Después de que saliera del hospital, los padres de Sofía se mudaron al norte, a un clima estable y con pocas variaciones. Después de unos años, cuando Sofía dejó de ser niña se independizó y a su pesar decidió dejar la ciudad y trasladarse a otra de la misma latitud, algo que tuvo que repetir muchas más veces. Durante toda su vida se cuidó de las enfermedades y sólo pasó dos resfriados en más de veinte años pero esa precaución no fue la más agobiante ni la que le dio más quebraderos de cabeza.
Sofía era una mujer de mediana altura, de ojos y pelo oscuro y una figura proporcionada. Muchos habrían alabado su belleza en poemas y canciones pero tantos otros la habrían olvidado segundos después de haberse topado con ella. Sin embargo, esto último nunca fue así. Ningún hombre ni mujer con los que se cruzó volvió a olvidarla jamás pero tampoco ninguno pudo acercarse lo suficiente como para conquistarla o pasar el tiempo necesario a su lado para poder intentarlo. Sofía atrapaba a primera vista, en cuanto la veías ya fuera de pie, sentada o caminando ya quedabas atrapado y cuanto más tiempo permanecías a su lado más se retorcían tus entrañas. Era una obsesión, una droga, una adicción que desesperaba más cada segundo que pasabas cerca de ella. Nunca fue una persona antipática, intentaba tratar a todo el mundo con amabilidad pero pronto comprendió que no tenía más remedio que convertirse en alguien distante y hacerse amiga de la soledad. No podía dejar que el calor que pudiera producir la compañía de alguien alterase su cuerpo aunque lo deseara en cientos de ocasiones. Sofía durmió sola hasta el día de su muerte.

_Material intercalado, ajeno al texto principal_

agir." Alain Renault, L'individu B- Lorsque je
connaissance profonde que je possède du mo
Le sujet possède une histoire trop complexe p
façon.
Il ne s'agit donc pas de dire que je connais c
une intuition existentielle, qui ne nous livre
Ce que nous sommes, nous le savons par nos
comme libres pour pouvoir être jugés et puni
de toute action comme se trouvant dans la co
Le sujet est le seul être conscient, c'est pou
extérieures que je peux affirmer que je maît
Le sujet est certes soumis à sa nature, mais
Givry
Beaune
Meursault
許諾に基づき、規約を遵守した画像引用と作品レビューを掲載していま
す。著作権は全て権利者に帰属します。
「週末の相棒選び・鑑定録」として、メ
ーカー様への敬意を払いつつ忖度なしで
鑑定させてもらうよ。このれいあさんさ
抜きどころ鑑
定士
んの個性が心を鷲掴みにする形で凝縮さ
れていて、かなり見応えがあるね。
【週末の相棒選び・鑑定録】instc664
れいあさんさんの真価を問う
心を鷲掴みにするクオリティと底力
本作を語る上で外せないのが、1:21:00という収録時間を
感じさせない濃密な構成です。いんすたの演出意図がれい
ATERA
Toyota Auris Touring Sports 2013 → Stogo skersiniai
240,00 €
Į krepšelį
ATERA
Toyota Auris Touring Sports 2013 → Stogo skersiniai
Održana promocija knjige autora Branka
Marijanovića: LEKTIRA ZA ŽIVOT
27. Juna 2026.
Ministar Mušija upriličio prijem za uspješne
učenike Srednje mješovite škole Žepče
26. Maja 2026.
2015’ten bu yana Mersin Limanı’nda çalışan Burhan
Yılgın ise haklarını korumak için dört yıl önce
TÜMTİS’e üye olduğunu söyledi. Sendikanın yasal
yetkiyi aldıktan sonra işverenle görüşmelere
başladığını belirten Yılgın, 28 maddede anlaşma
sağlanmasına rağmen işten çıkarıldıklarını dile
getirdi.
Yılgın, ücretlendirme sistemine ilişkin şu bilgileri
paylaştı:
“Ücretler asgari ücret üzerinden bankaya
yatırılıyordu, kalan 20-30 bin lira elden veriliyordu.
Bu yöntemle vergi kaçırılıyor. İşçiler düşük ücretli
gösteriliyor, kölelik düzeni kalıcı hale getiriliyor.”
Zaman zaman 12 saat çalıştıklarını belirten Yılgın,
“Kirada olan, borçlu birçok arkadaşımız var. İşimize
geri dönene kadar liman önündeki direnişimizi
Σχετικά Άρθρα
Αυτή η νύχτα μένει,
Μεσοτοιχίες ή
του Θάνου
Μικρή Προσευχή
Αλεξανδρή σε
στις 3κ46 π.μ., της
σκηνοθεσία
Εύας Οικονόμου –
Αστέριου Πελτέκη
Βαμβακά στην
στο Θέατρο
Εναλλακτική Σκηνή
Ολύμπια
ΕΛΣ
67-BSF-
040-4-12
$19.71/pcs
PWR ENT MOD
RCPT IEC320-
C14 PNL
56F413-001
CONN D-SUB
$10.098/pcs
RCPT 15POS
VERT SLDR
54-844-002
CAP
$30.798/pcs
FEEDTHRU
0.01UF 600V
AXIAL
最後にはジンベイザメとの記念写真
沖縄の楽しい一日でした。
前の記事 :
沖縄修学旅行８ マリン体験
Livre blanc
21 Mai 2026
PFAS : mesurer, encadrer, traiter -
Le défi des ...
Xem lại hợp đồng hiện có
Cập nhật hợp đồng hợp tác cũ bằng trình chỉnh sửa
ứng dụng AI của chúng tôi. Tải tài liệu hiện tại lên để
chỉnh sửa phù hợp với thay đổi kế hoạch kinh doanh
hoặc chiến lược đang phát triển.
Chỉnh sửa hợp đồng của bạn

La única persona con la que coincidía a menudo era el dependiente de la tienda de minerales de la ciudad en la que vivía en ese momento y que se preguntaba cómo una chica tan extraña podía hacerle desconcentrarse tanto de su interesante trabajo. Dos veces a la semana traspasaba la puerta del local y se marchaba con una bolsita llena de limaduras de magnetita. Mientras las personas con las que se había cruzado por la calle esa mañana se miraban atónitas al espejo, sin verse reflejadas, sin poder borrar el recuerdo de su presencia, Sofía en su casa mezclaba en la cazuela imanes con patatas, pollo o judías y se sentaba a comer sola.